L’IA comme miroir de l’organisation

Guillaume Melle, directeur de «Devolys Consulting», un cabinet international implanté au Maroc et spécialisé dans l’accompagnement RSE des entreprises et aussi évaluateur RSE & QSE et référent du label engagé RSE pour «Afnor», a partagé son expertise à cette occasion. Il a déclaré: «Notre approche repose sur un principe simple; on n’intègre pas l’IA dans l’entreprise sans interroger ce qu’elle va amplifier. Une IA agit comme un miroir de l’organisation et de sa culture. Elle reproduit les logiques existantes : si elles sont justes, elle les renforce positivement; si elles sont biaisées ou rigides, elle les accentue».

Chez Devolys Consulting, deux leviers sont mobilisés de manière simultanée. D’une part, l’IA permet d’agir sur les systèmes : cela implique l’analyse des processus existants, l’identification des croyances implicites qui structurent le fonctionnement et l’introduction de l’IA comme outil de régulation, et non de simple standardisation. D’autre part, l’IA sert à accompagner les personnes : il ne s’agit pas de formater les individus, mais de leur proposer des outils de développement personnalisés, adaptés à leur réalité et à leur potentiel.

L’objectif est clair : éviter que l’IA ne devienne un simple levier d’optimisation, mais qu’elle demeure un vecteur de progrès collectif, aligné avec les valeurs RSE de l’entreprise.

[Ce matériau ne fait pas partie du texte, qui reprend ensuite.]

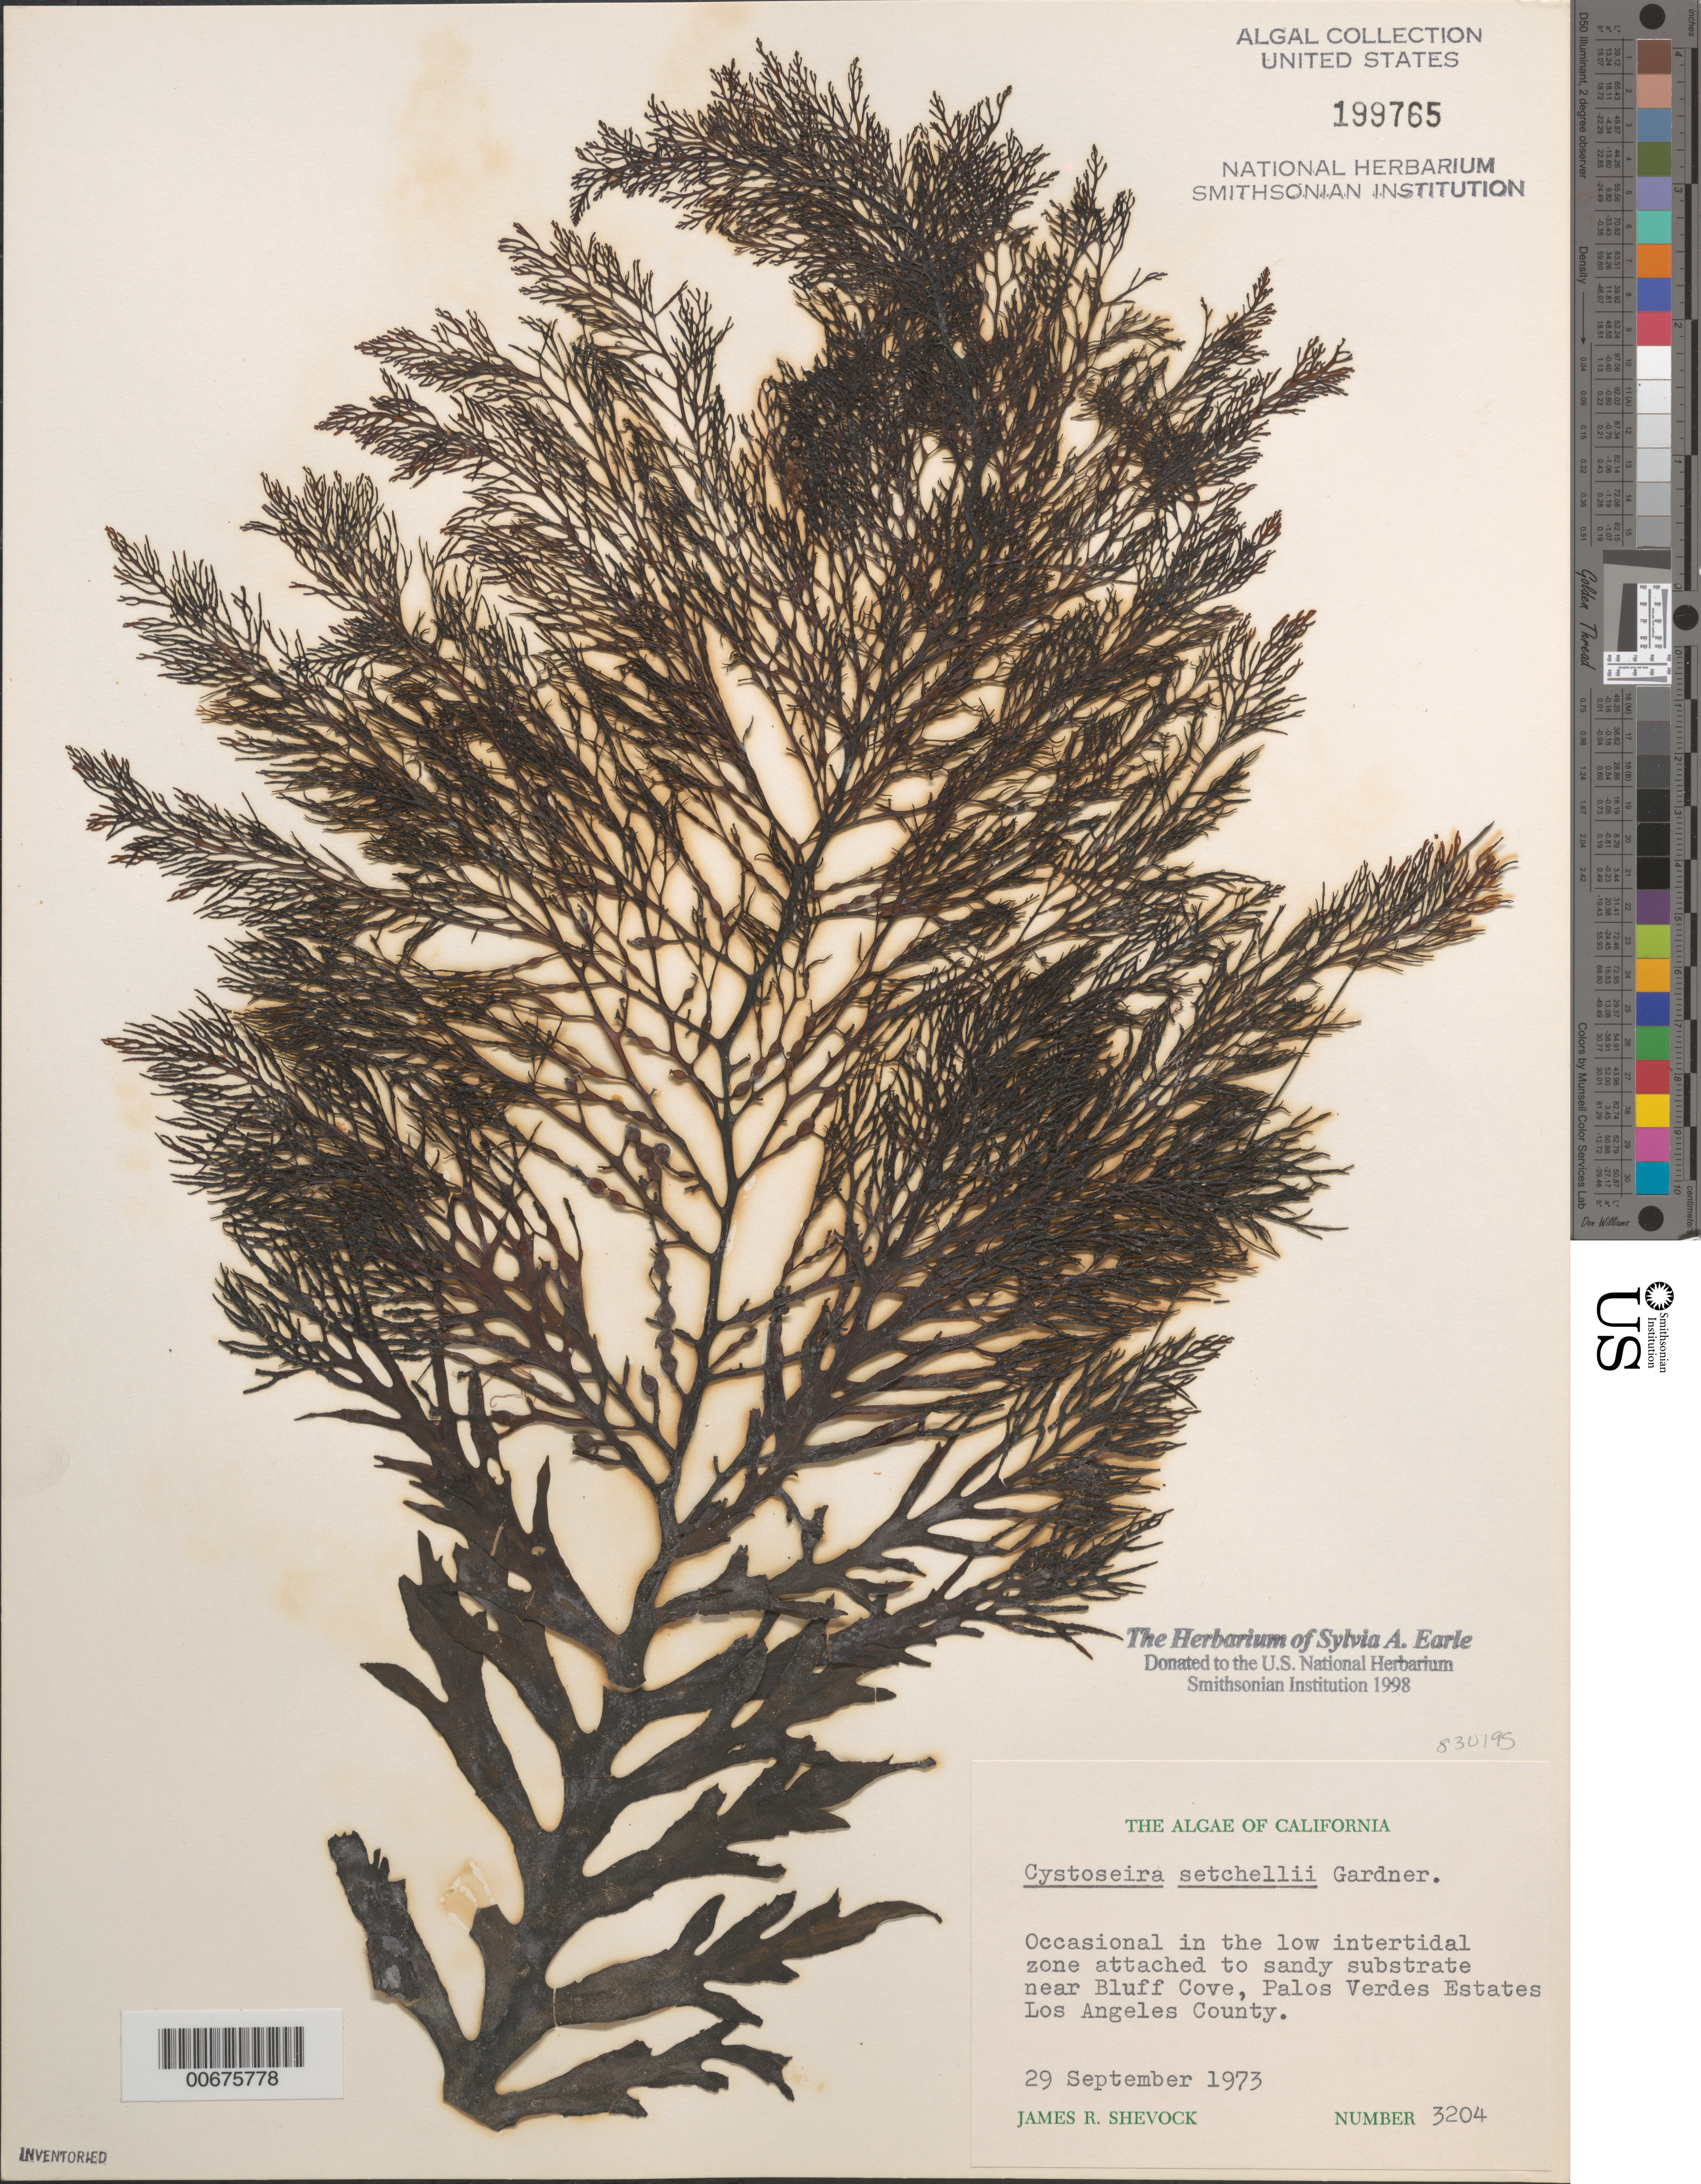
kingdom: Chromista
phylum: Ochrophyta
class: Phaeophyceae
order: Fucales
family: Sargassaceae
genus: Cystoseira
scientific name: Cystoseira setchellii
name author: N.L. Gardner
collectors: J. R. Shevock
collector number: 3204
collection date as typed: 29 Sep 1973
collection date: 1973-09-29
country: United States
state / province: California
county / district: Los Angeles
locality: Palos Verdes Estates, near Bluff Cove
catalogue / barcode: US 199765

Selon Melle, l’IA peut être un atout puissant si l’organisation a atteint une maturité suffisante. Elle peut contribuer à corriger certains biais humains, notamment dans le recrutement, la gestion de la performance ou l’analyse comportementale. Mais elle peut aussi automatiser ces mêmes biais à grande échelle si elle est mal encadrée.

Dépasser la vision techniciste

Les entreprises les plus avancées dans leur transformation utilisent l’IA pour réécrire les règles du jeu en matière de recrutement et de fidélisation, en valorisant les compétences réelles plutôt que les parcours types; identifier les talents invisibles, ceux qui ne rentrent pas dans les cases classiques mais qui apportent une réelle valeur ajoutée ; et créer des environnements plus accessibles, en proposant des interfaces inclusives, des tests adaptatifs et des feedbacks personnalisés.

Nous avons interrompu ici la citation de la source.